All four have carved out regular playing time this season and have made their presence known in recent weeks. Tufele returned a fumble 48 yards for a touchdown against Utah and the four have combined for six tackles for loss and four sacks in the past two games — against Oregon State and California.
Helton said they have been just as effective in allowing the inside linebackers to make plays in USC's 3-4 defense.
"They don't garner all the attention," Helton said. "They just free up linebackers. When your linebackers are making tackles in the hole, it's usually because you got two 300-pounders in there that are taking the double teams."
Occupying blockers and creating penetration will be keys against UCLA (2-8, 2-5) at the Rose Bowl on Saturday. The Bruins are averaging 155.9 yards rushing per game in conference play, and redshirt junior Joshua Kelley has run for 100 yards in five of seven Pac-12 games.

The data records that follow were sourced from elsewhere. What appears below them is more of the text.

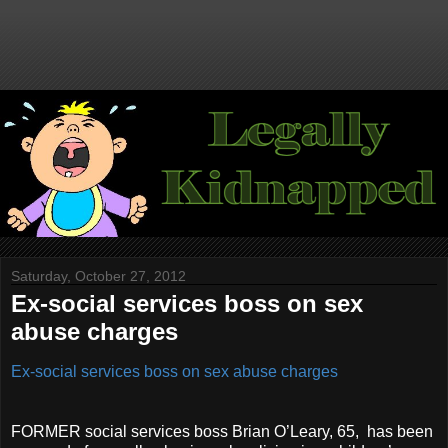
Saturday, October 27, 2012
Ex-social services boss on sex
abuse charges
Ex-social services boss on sex abuse charges
FORMER social services boss Brian O’Leary, 65, has been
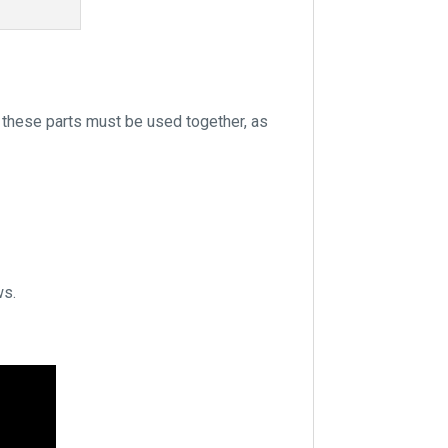
 these parts must be used together, as
ws.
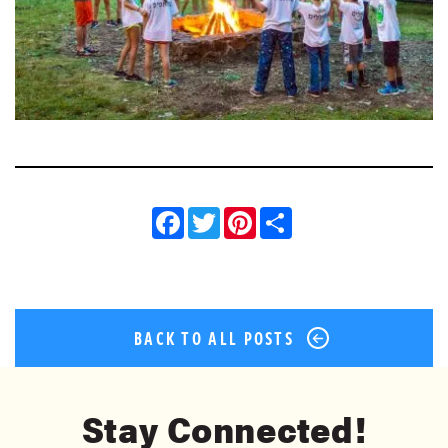
Facebook
Twitter
Pinterest
Share
BACK TO ALL POSTS
Stay Connected!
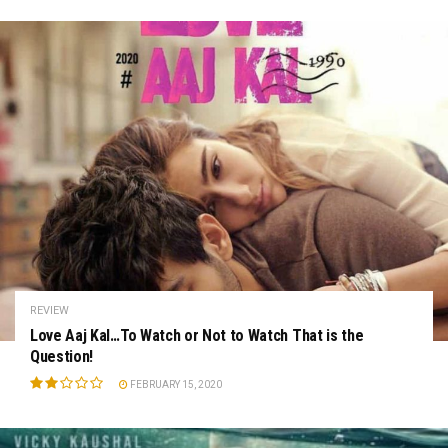
REVIEW
Love Aaj Kal…To Watch or Not to Watch That is the
Question!
FEBRUARY 15, 2020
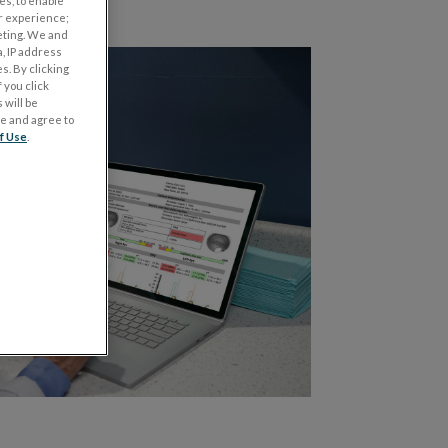
es, to enable
r experience;
eting. We and
, IP address
s. By clicking
 you click
 will be
ge and agree to
f Use
.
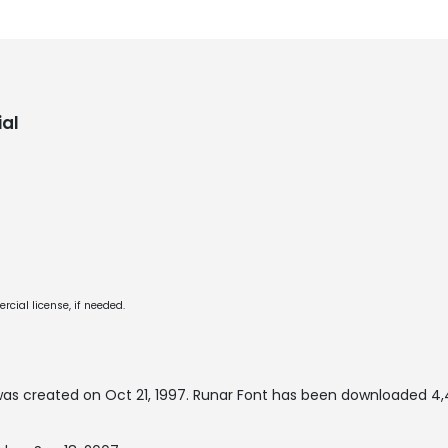
al
cial license, if needed.
as created on
Oct 21, 1997
. Runar Font has been downloaded 4,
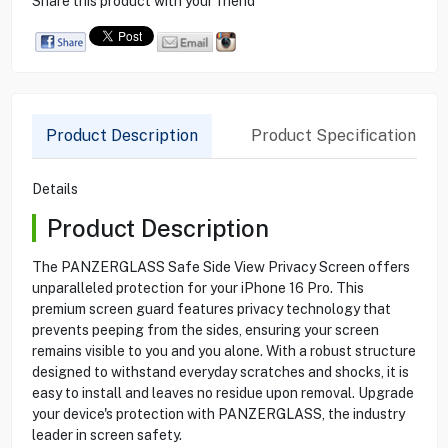
Share this product with your friend
Product Description
Product Specification
Details
Product Description
The PANZERGLASS Safe Side View Privacy Screen offers
unparalleled protection for your iPhone 16 Pro. This
premium screen guard features privacy technology that
prevents peeping from the sides, ensuring your screen
remains visible to you and you alone. With a robust structure
designed to withstand everyday scratches and shocks, it is
easy to install and leaves no residue upon removal. Upgrade
your device's protection with PANZERGLASS, the industry
leader in screen safety.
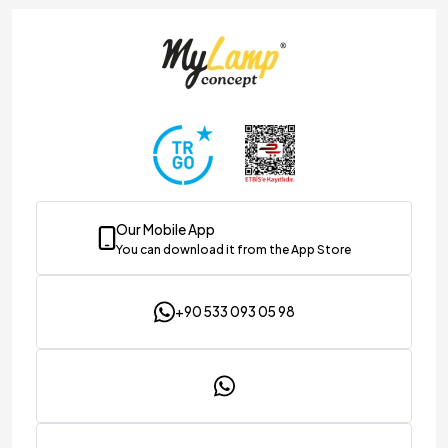
Our Mobile App
You can download it from the App Store
+90 533 093 05 98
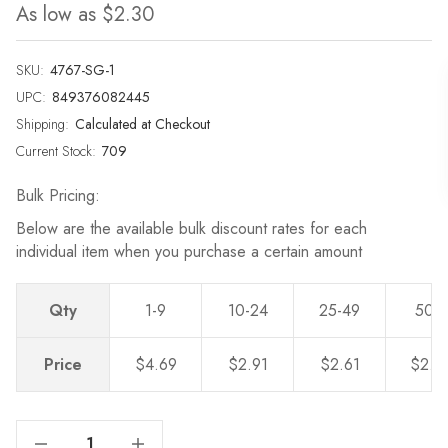
As low as
$2.30
SKU:
4767-SG-1
UPC:
849376082445
Shipping:
Calculated at Checkout
Current Stock:
709
Bulk Pricing:
Below are the available bulk discount rates for each
individual item when you purchase a certain amount
Qty
1-9
10-24
25-49
50-
Price
$4.69
$2.91
$2.61
$2.3
Decrease Quantity Of 3-1/2 In. Center To Center Classic Satin Gold Bin Pull - 4767-SG
Increase Quantity Of 3-1/2 In. Center To Center Classic Satin Gold Bin Pull - 4767-SG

"I think they are a fast group," Tufele said. "Tempo, we just have to match that and show them how physical (we can be) and just get to the ballcarrier."
Pili did not practice Wednesday because of an ankle injury, but expressed optimism he would be available against UCLA.
If Pili is limited or not able to play, the rapid progression of Tufele, Tuipulotu and Lichtenstein has Helton confident USC has plenty of options to pick up the slack.
"I tell you what, all our first- and second-year players right now are doing a wonderful job," Helton said. "Now (Tufele and Tuipulotu) are sitting here as redshirt freshmen with three years left to play, Pili with two and Jake with two, so the future is bright on that defensive line."